All of those costs affect the quality of our lives through the affect they have on our community.
One of the marked difference I've noticed over time is the mood of people in public places. Everybody talks faster and louder, takes offense more readily, guards their rights and prerogatives more jealously, eyes their neighbours more suspiciously: people are anxious and tense.
 
I was a child in the 60's though and I seem to remember plenty of advertising, using about Tide laundry detergent or Rice a roni the San Francisco treat. :)
But as a child in the 60's did you want your parents to rush out and buy the latest box of Tide Laundry/Rice a roni or a top 10 record to listen to?
 
But as a child in the 60's did you want your parents to rush out and buy the latest box of Tide Laundry/Rice a roni or a top 10 record to listen to?

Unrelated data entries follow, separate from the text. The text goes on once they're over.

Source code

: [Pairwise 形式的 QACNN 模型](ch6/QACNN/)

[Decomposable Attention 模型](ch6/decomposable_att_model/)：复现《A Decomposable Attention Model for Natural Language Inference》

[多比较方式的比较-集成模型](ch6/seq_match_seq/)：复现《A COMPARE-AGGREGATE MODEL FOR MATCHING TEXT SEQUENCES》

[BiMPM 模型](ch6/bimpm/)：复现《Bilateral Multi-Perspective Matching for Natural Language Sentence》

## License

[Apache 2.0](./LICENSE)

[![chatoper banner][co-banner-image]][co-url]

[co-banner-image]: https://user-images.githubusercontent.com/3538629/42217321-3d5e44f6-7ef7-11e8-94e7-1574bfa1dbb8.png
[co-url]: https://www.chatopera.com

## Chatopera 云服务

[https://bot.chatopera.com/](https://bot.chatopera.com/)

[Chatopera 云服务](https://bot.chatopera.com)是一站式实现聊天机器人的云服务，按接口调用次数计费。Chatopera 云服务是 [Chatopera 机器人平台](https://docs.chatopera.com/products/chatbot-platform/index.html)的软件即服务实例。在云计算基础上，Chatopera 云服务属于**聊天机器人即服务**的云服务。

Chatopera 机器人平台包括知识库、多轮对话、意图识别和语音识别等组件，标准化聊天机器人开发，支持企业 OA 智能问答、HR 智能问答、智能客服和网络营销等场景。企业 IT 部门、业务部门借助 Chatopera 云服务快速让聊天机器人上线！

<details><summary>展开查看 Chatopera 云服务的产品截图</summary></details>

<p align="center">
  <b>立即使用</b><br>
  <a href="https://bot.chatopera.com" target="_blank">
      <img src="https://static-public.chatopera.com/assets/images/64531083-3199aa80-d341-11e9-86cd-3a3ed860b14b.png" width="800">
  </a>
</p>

No, do they do that today? The kids programs were sponsored by Mattel and yes I did want and got a Mattel Vacuform and and Johnny Seven OMA (one man army) gun.
 
But as a child in the 60's did you want your parents to rush out and buy the latest box of Tide Laundry/Rice a roni or a top 10 record to listen to?
We did get my mother to buy the Rica-a-roni once and it was pretty good. Turns out, you can make a better version with orzo pasta - which I still do sometimes. We did buy lots of Kraft dinners. My father drove out once a month or so a market where they had very good prices on multiples of things and get 5 giant boxes of corn flakes (We hated corn flakes - especially with the powdered milk he had contracted to buy with the 'free' electric mixer), a crate of apples, a case of Kraft dinners. It was the first thing we cooked without adult supervision.

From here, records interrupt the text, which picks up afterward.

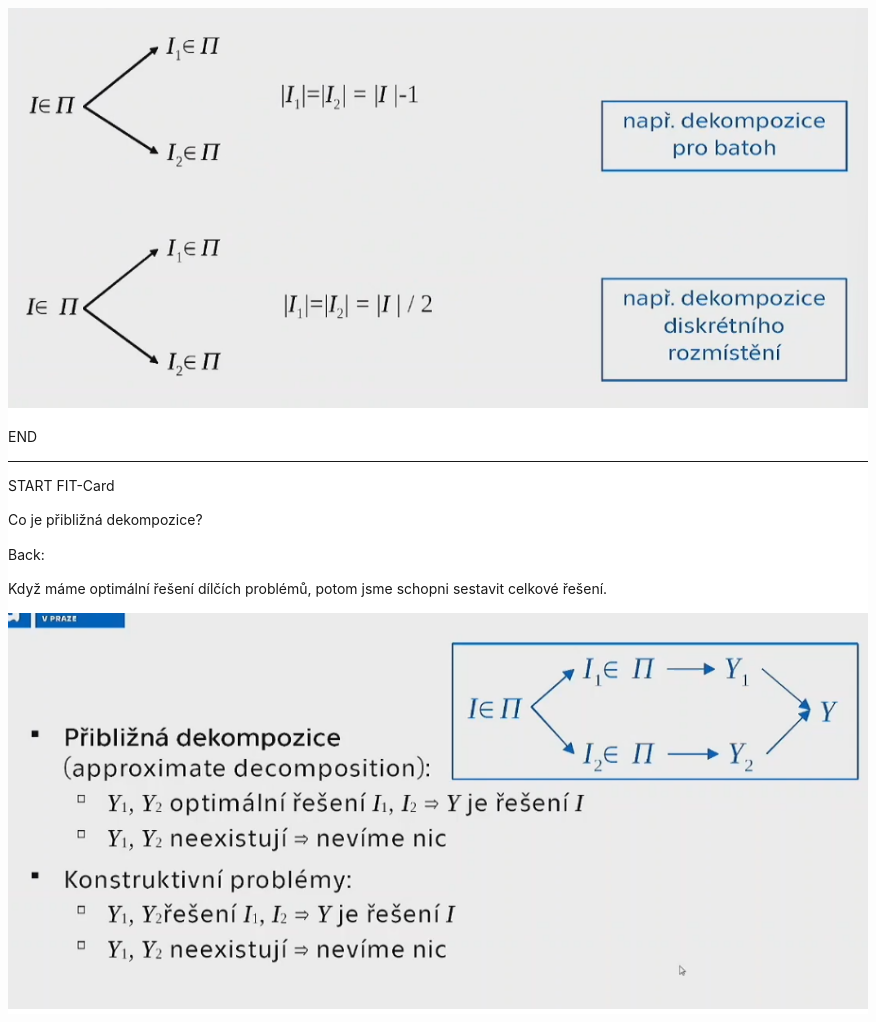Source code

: ![](../../Assets/Pasted%20image%2020241221173107.png)


END

---


START
FIT-Card

Co je přibližná dekompozice?

Back:

Když máme optimální řešení dílčích problémů, potom jsme schopni sestavit celkové řešení.

![](../../Assets/Pasted%20image%2020241221173234.png)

Can't say's we were at all interested in detergent - the only free thing they put in the box was a washcloth or hand-towel.
 
I remember when Jiffy Pop popcorn first came out they hired people to hang a free sample on everyone's front door.
 
I'm currently living in poverty so my current quality of life is almost nonexistent.

I live in Israel and Israel is relatively poor in terms of quality of life compared to say countries like Switzerland, Norway, Iceland or Denmark for example.

There is a lot of corruption in Israel compared to say Switzerland or Denmark for example so I can say that in terms of quality of life Israel is not such a good country.